-- THE DATA follows --

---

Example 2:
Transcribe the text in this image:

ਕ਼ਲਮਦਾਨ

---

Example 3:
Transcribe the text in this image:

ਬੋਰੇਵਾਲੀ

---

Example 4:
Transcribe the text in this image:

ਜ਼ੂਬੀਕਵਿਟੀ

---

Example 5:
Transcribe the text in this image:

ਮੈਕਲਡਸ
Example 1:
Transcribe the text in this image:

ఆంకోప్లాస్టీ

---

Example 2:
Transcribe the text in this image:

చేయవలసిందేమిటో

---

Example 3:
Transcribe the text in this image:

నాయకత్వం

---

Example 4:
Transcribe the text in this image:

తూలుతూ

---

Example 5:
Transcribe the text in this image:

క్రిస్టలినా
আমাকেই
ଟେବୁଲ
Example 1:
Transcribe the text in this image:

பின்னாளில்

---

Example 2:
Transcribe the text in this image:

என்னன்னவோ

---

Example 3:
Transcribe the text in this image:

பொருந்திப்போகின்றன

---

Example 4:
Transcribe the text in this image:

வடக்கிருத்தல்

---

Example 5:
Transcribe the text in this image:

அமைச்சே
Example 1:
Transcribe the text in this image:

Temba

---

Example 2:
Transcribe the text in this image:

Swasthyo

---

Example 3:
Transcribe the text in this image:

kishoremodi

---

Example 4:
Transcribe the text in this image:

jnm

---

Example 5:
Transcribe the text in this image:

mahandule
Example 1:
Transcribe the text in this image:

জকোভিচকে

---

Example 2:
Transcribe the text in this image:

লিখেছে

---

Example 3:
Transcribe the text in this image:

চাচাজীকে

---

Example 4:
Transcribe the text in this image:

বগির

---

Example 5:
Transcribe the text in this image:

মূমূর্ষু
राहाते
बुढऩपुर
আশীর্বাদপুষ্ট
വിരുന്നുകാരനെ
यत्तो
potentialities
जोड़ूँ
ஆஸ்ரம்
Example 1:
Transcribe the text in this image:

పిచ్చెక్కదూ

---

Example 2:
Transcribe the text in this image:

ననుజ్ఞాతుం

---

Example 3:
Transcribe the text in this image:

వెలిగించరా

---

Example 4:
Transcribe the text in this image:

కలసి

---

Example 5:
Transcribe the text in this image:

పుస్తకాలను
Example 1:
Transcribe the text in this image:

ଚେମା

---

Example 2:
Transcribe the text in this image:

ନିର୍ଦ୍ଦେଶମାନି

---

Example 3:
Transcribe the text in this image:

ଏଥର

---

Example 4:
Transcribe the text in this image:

-- THE DATA concluded --

* **WHAT YOU HAVE TO DO**
Please print the full listing shown above, exactly as it appears.

* **FINISHED TASK**
---

Example 2:
Transcribe the text in this image:

ਕ਼ਲਮਦਾਨ

---

Example 3:
Transcribe the text in this image:

ਬੋਰੇਵਾਲੀ

---

Example 4:
Transcribe the text in this image:

ਜ਼ੂਬੀਕਵਿਟੀ

---

Example 5:
Transcribe the text in this image:

ਮੈਕਲਡਸ
Example 1:
Transcribe the text in this image:

ఆంకోప్లాస్టీ

---

Example 2:
Transcribe the text in this image:

చేయవలసిందేమిటో

---

Example 3:
Transcribe the text in this image:

నాయకత్వం

---

Example 4:
Transcribe the text in this image:

తూలుతూ

---

Example 5:
Transcribe the text in this image:

క్రిస్టలినా
আমাকেই
ଟେବୁଲ
Example 1:
Transcribe the text in this image:

பின்னாளில்

---

Example 2:
Transcribe the text in this image:

என்னன்னவோ

---

Example 3:
Transcribe the text in this image:

பொருந்திப்போகின்றன

---

Example 4:
Transcribe the text in this image:

வடக்கிருத்தல்

---

Example 5:
Transcribe the text in this image:

அமைச்சே
Example 1:
Transcribe the text in this image:

Temba

---

Example 2:
Transcribe the text in this image:

Swasthyo

---

Example 3:
Transcribe the text in this image:

kishoremodi

---

Example 4:
Transcribe the text in this image:

jnm

---

Example 5:
Transcribe the text in this image:

mahandule
Example 1:
Transcribe the text in this image:

জকোভিচকে

---

Example 2:
Transcribe the text in this image:

লিখেছে

---

Example 3:
Transcribe the text in this image:

চাচাজীকে

---

Example 4:
Transcribe the text in this image:

বগির

---

Example 5:
Transcribe the text in this image:

মূমূর্ষু
राहाते
बुढऩपुर
আশীর্বাদপুষ্ট
വിരുന്നുകാരനെ
यत्तो
potentialities
जोड़ूँ
ஆஸ்ரம்
Example 1:
Transcribe the text in this image:

పిచ్చెక్కదూ

---

Example 2:
Transcribe the text in this image:

ననుజ్ఞాతుం

---

Example 3:
Transcribe the text in this image:

వెలిగించరా

---

Example 4:
Transcribe the text in this image:

కలసి

---

Example 5:
Transcribe the text in this image:

పుస్తకాలను
Example 1:
Transcribe the text in this image:

ଚେମା

---

Example 2:
Transcribe the text in this image:

ନିର୍ଦ୍ଦେଶମାନି

---

Example 3:
Transcribe the text in this image:

ଏଥର

---

Example 4:
Transcribe the text in this image:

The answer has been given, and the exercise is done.